● Request 1
Condense the paragraph of the hotel excerpt that begins "The Company has engaged Starwood" into a shorter version that retains its main facts.

The Company has engaged Starwood Hotels & Resorts Worldwide, Inc. to manage and operate its Dallas hotel under the Westin brand affiliation. Meridien Hotels, Inc. (“Meridien”) had been operating the Dallas property as a wrongful holdover tenant, until the Westin brand conversion occurred on July 14, 2003 under court order. On December 20, 2002, Meridien abandoned the Company’s New Orleans hotel. The Company entered into a lease with a wholly owned subsidiary of LHL and an interim management agreement with Interstate Hotels & Resorts, Inc., and re-named the hotel the New Orleans Grande Hotel. The New Orleans property thereafter was sold on April 21, 2003 for $92.5 million.

 

In connection with the re-branding of these hotels, the Company is currently in litigation with Meridien and related affiliates. The Company served notice of lease termination to Meridien for both the Dallas and New Orleans properties on January 14, 2002 and December 28, 2001, respectively. The Company has an order in the District Court of Dallas County, State of Texas stating that Meridien committed an event of default as defined in the participating lease and has no lawful right of possession. The Company initiated eviction proceedings in Dallas, and prevailed in that litigation, obtaining a Judgment of Possession in June 2003. In New Orleans, the District Court for the Parish of Orleans, State of Louisiana enjoined the transition, which injunction was overturned on appeal and Meridien was ordered to vacate the New Orleans property on December 20, 2002. Arbitration of the fair market value of the New Orleans lease commenced in October 2002. On December 19, 2002, the arbitration panel determined that Meridien was entitled to a net award of approximately $5.4 million in connection with the New Orleans property, subject to adjustment (reduction) by the courts to account for Meridien’s holdover. The Company is disputing the arbitration decision, as well as whether Meridien is entitled to fair market value.

● Provided material
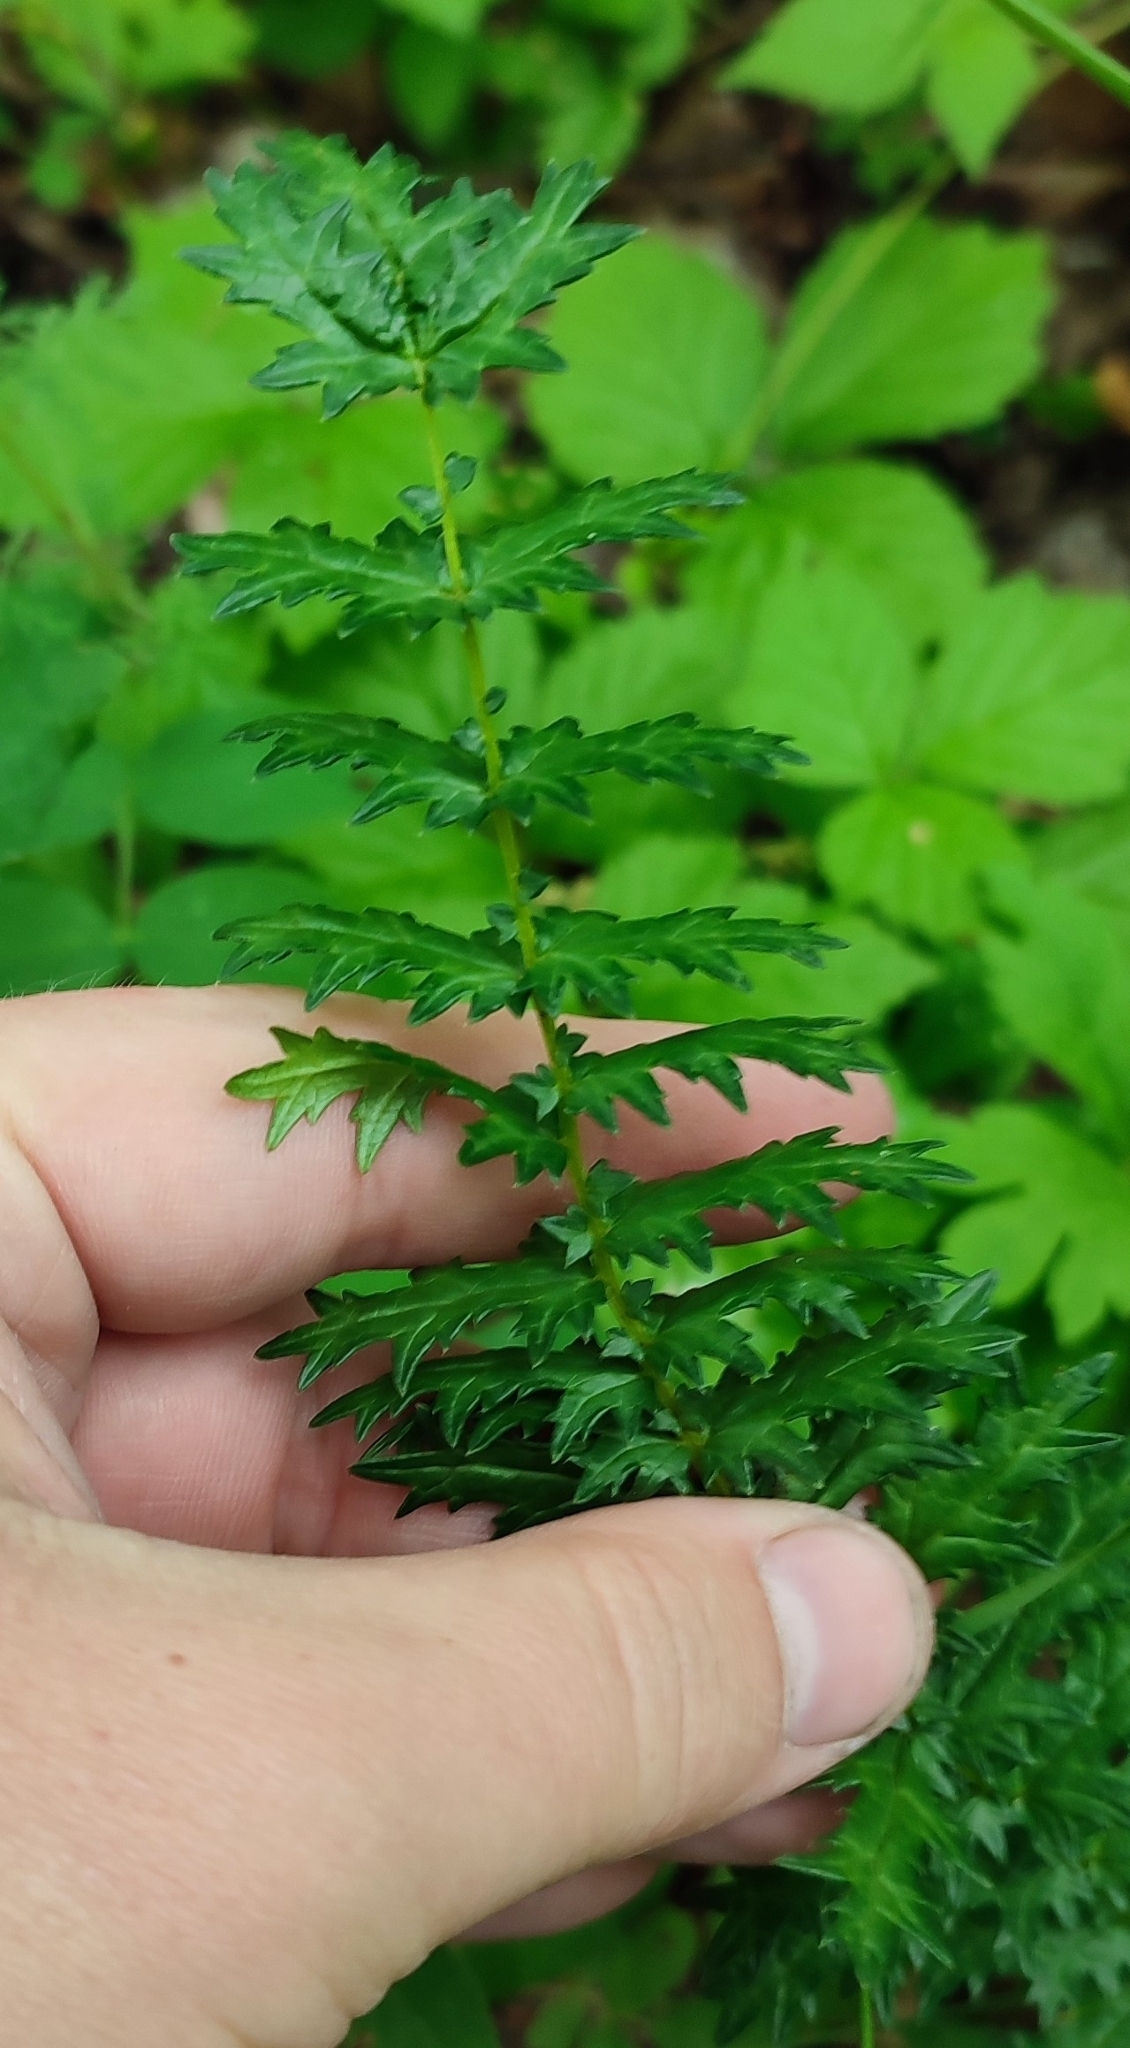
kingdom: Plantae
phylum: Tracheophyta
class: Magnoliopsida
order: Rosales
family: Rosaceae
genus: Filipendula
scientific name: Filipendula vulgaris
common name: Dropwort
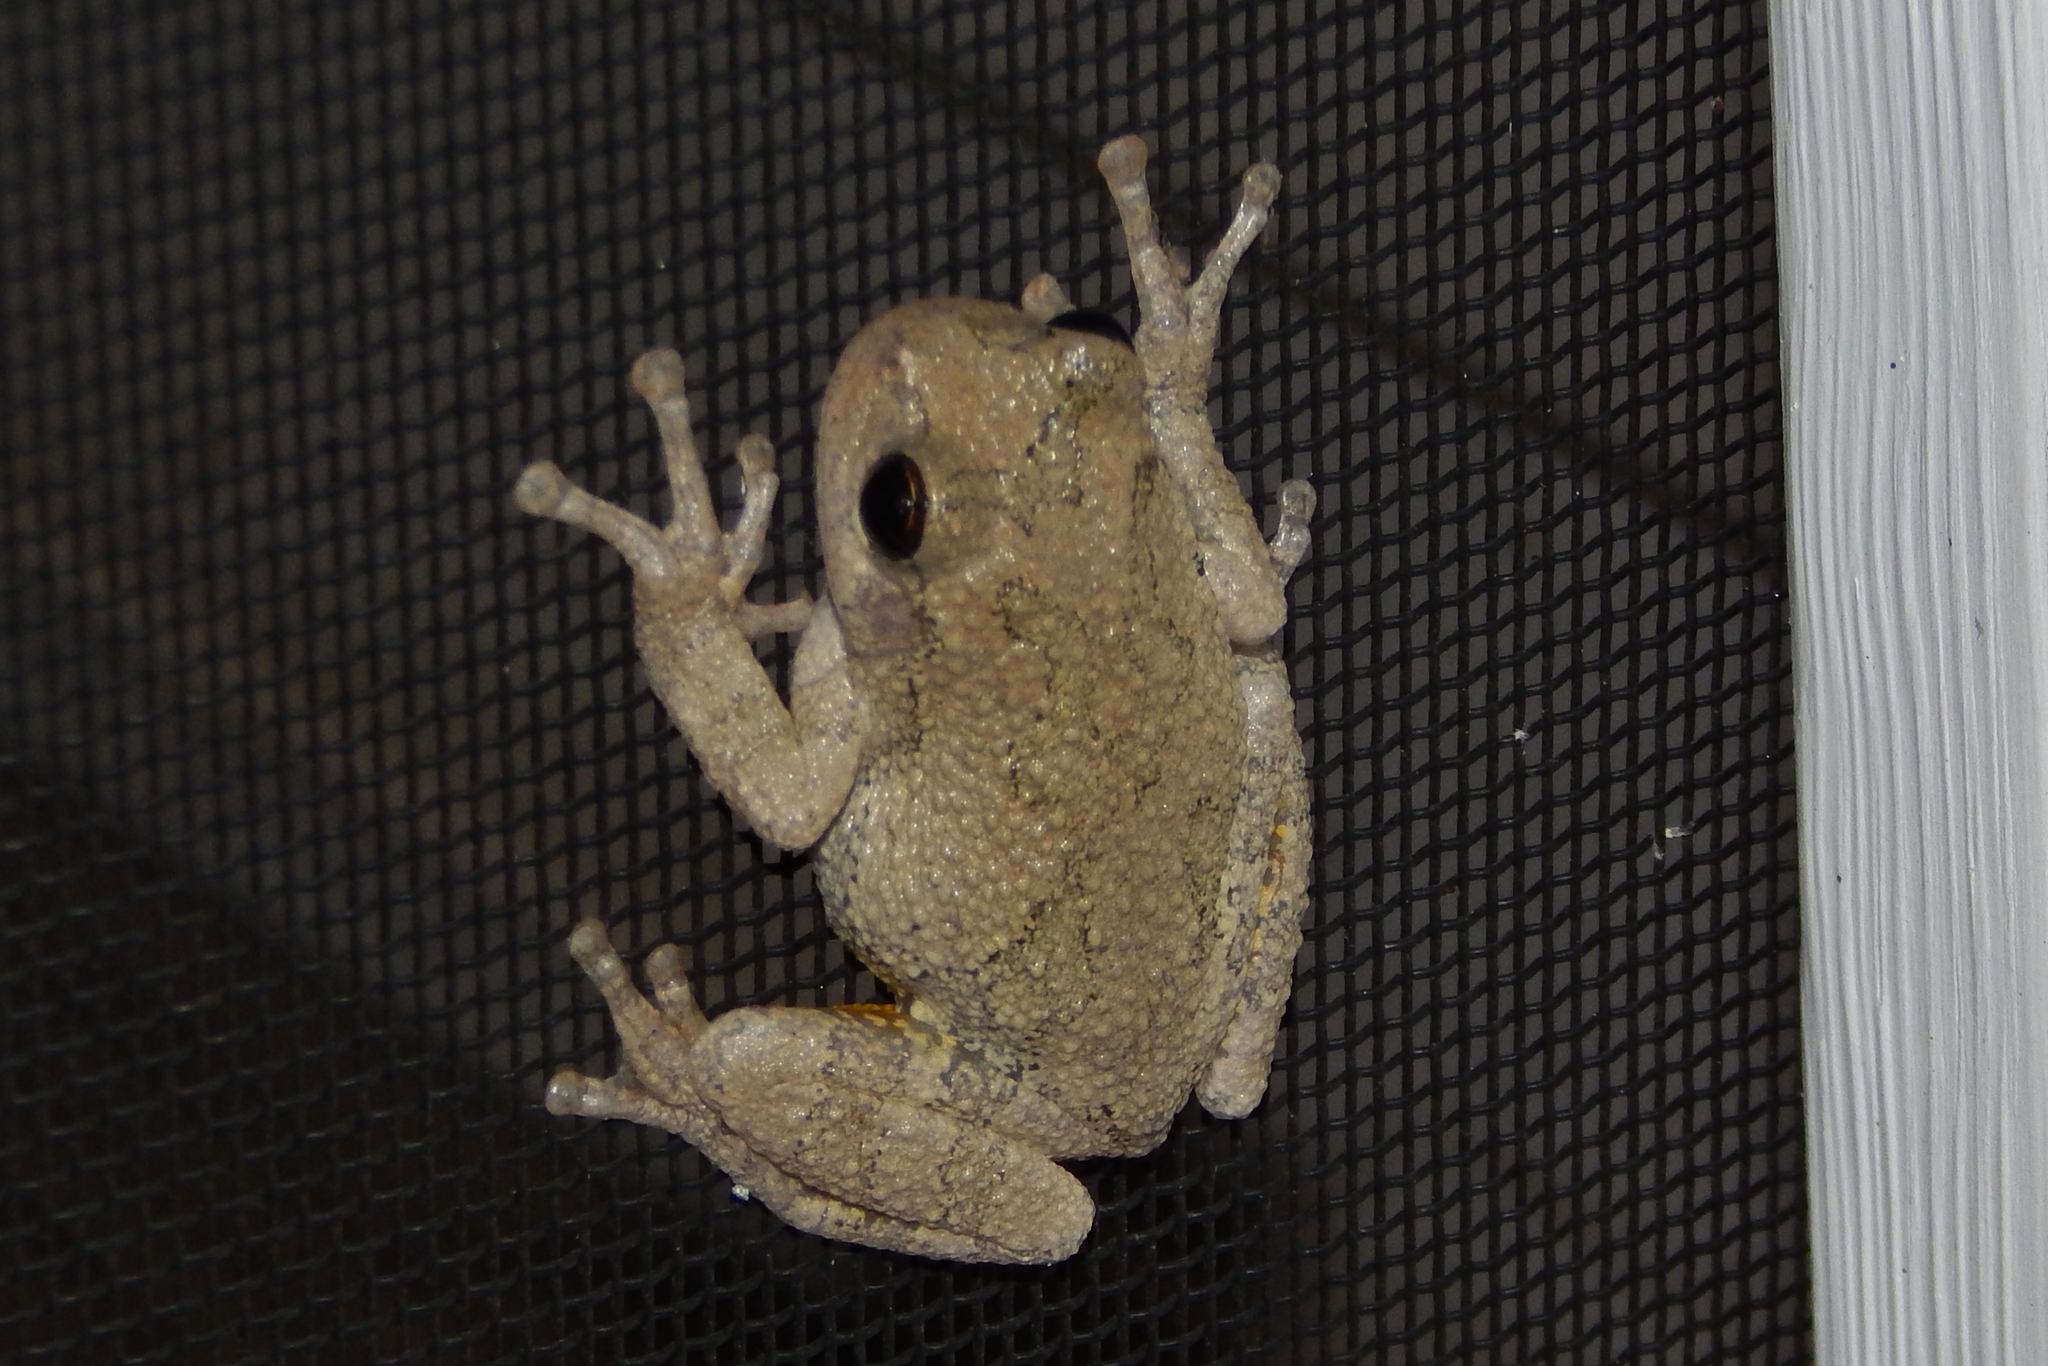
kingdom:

● Request 2
Reproduce the rows from the line holding "phylum: Tracheophyta" through the last row, inclusive, switching "common name" to "vernacular name" and leaving out the pictures.

● Problem solution 1
The Company hired Starwood Hotels & Resorts Worldwide, Inc. to operate its Dallas hotel as a Westin. Until the court-ordered Westin conversion on July 14, 2003, Meridien Hotels, Inc. had occupied the Dallas property as a wrongful holdover tenant. Meridien abandoned the Company's New Orleans hotel on December 20, 2002. The Company then took several steps with that property:
- It leased the hotel to a wholly owned LHL subsidiary.
- It signed an interim management agreement with Interstate Hotels & Resorts, Inc.
- It renamed the property the New Orleans Grande Hotel.
- It sold the hotel on April 21, 2003 for $92.5 million.

● Problem solution 2
phylum: Tracheophyta
class: Magnoliopsida
order: Rosales
family: Rosaceae
genus: Filipendula
scientific name: Filipendula vulgaris
vernacular name: Dropwort
kingdom:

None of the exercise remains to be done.